Document section
=== Section Start ===

Ok, I just wanted to know whether this example would require the same kind of interface.

I committed a change yesterday which implements value iterators for the histograms. This allows code like this:

auto h = /* make a histogram */
std::vector<double> csum;
std::partial_sum(h.begin(), h.end(), std::back_inserter(csum));

The forward iterator returned here iterates over the values of the histogram in implementation-defined order, skipping under-/overflow bins. For 1d-histograms, this is guaranteed to be the normal order you would expect from any 1d container.

This code works well for 1d-histograms. So what if I have 2d? The forward iterator can tell you the current 2d index of the value it points to. To fill a boost::multi_array, you would do

auto h = /* make 2d histogram, 2x3 */
boost::multi_array<double, 2> a(boost::extends[2][3]);
for (auto iter = h.begin(); iter != h.end(); ++iter)
        a[iter.idx(0)][iter.idx(1)] = *iter;

This iterator is modelled after numpy.nditer in Python.

=== Section End ===

Information provided
=== Section Start ===

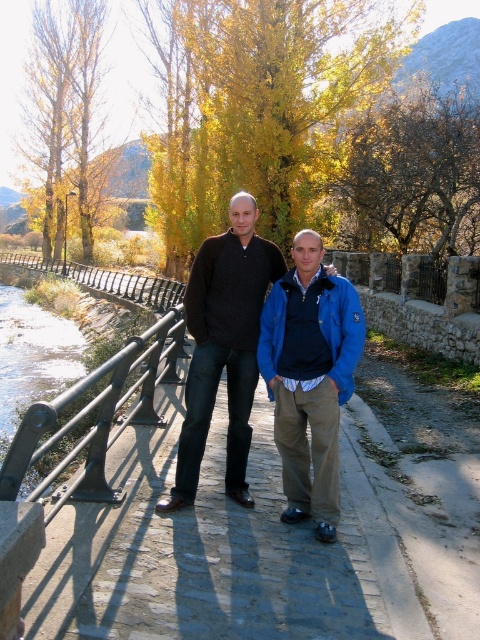
You are standing on the cobblestone path and want to take a photo of the matte black sweater at center. Your camera is 3.95 meters away from the sweater. Can you capture the entire sweater in your photo without moving the camera?

The camera is 3.95 meters away from the matte black sweater at center. Since the distance is exactly 3.95 meters, you can capture the entire sweater in your photo without moving the camera.

You are a photographer trying to capture a photo of the blue fabric jacket at center and the matte black sweater at center. Based on their positions, which one is positioned lower in the frame?

The blue fabric jacket at center is below the matte black sweater at center, so the blue fabric jacket at center is positioned lower in the frame.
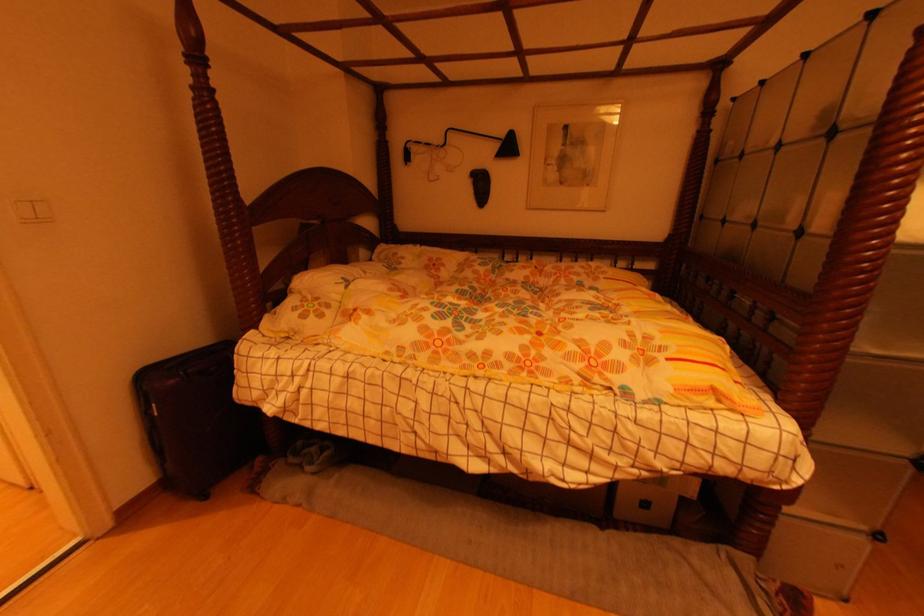
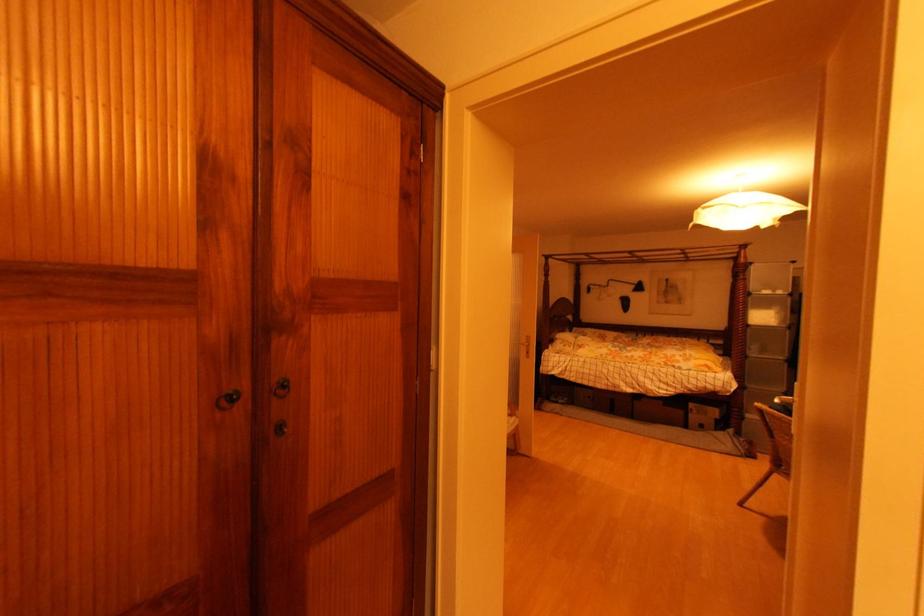
Question: In a continuous first-person perspective shot, in which direction is the camera moving?

Choices:
 (A) Left
 (B) Right
 (C) Forward
 (D) Backward

Answer: (D)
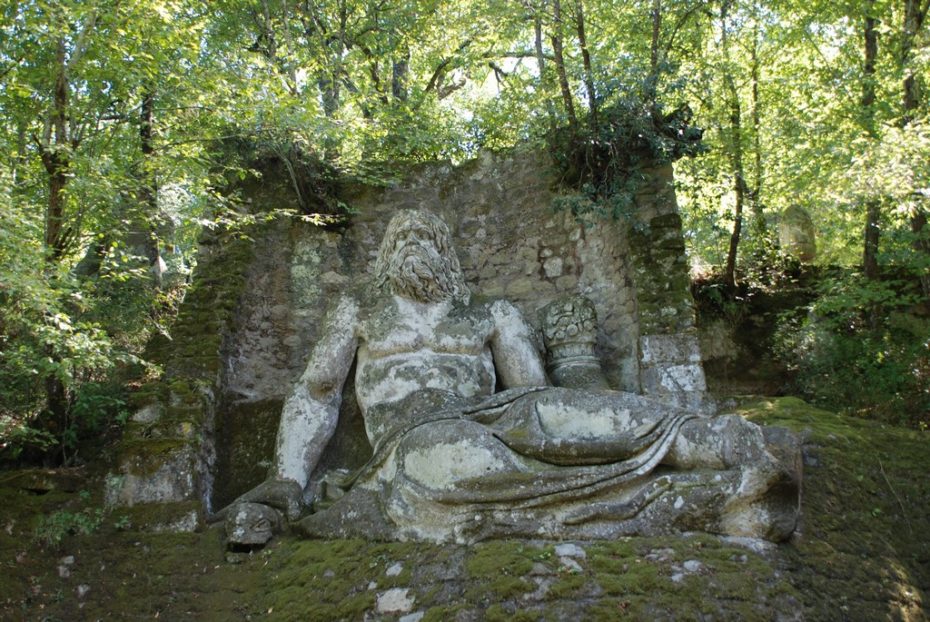
This screenshot has width=930, height=622. Find the location of `statue`. statue is located at coordinates (422, 322).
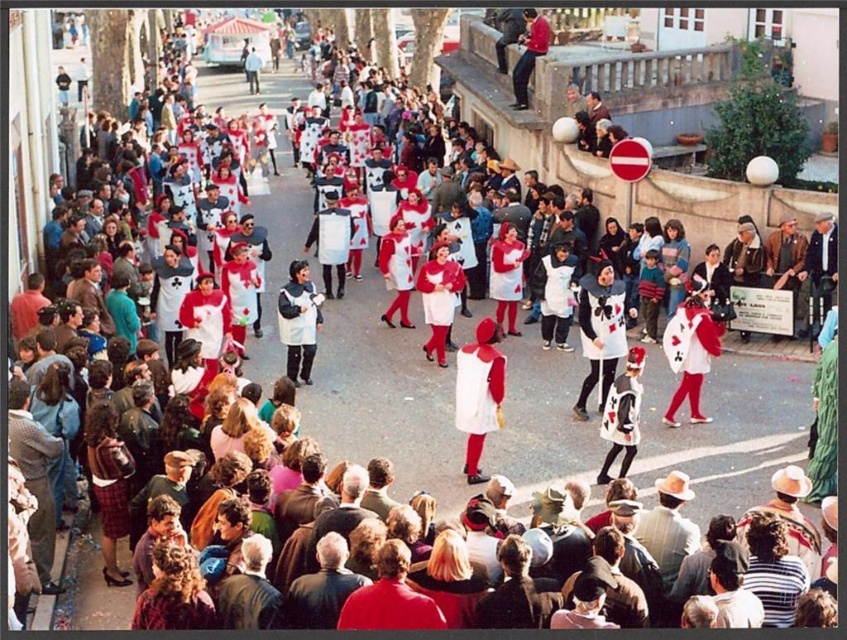
Between point (164, 588) and point (436, 560), which one is positioned behind?

The point (436, 560) is behind.

Does matte red coat at lower left have a lesser width compared to blonde hair at center?

No.

The height and width of the screenshot is (640, 847). Identify the location of matte red coat at lower left. (173, 593).

Find the location of a particular element. matte red coat at lower left is located at coordinates (173, 593).

Does blonde hair at center have a smaller size compared to denim jacket at lower left?

Yes, blonde hair at center is smaller than denim jacket at lower left.

Can you confirm if blonde hair at center is thinner than denim jacket at lower left?

No.

Describe the element at coordinates (450, 579) in the screenshot. The height and width of the screenshot is (640, 847). I see `blonde hair at center` at that location.

Locate an element on the screen. blonde hair at center is located at coordinates (450, 579).

Based on the photo, which is more to the right, plaid skirt at lower left or denim jacket at lower left?

From the viewer's perspective, plaid skirt at lower left appears more on the right side.

Which of these two, plaid skirt at lower left or denim jacket at lower left, stands shorter?

With less height is denim jacket at lower left.

Describe the element at coordinates (108, 484) in the screenshot. I see `plaid skirt at lower left` at that location.

Locate an element on the screen. Image resolution: width=847 pixels, height=640 pixels. plaid skirt at lower left is located at coordinates (108, 484).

=== Section End ===

Task instructions
Using the histogram iterator post, answer these questions:
1. Which bins does the forward iterator skip?
2. For which histograms is the iteration order guaranteed to be the normal order?
3. What in Python is the iterator modeled after?

Task answer
1. Under-/overflow bins.
2. 1d-histograms.
3. numpy.nditer.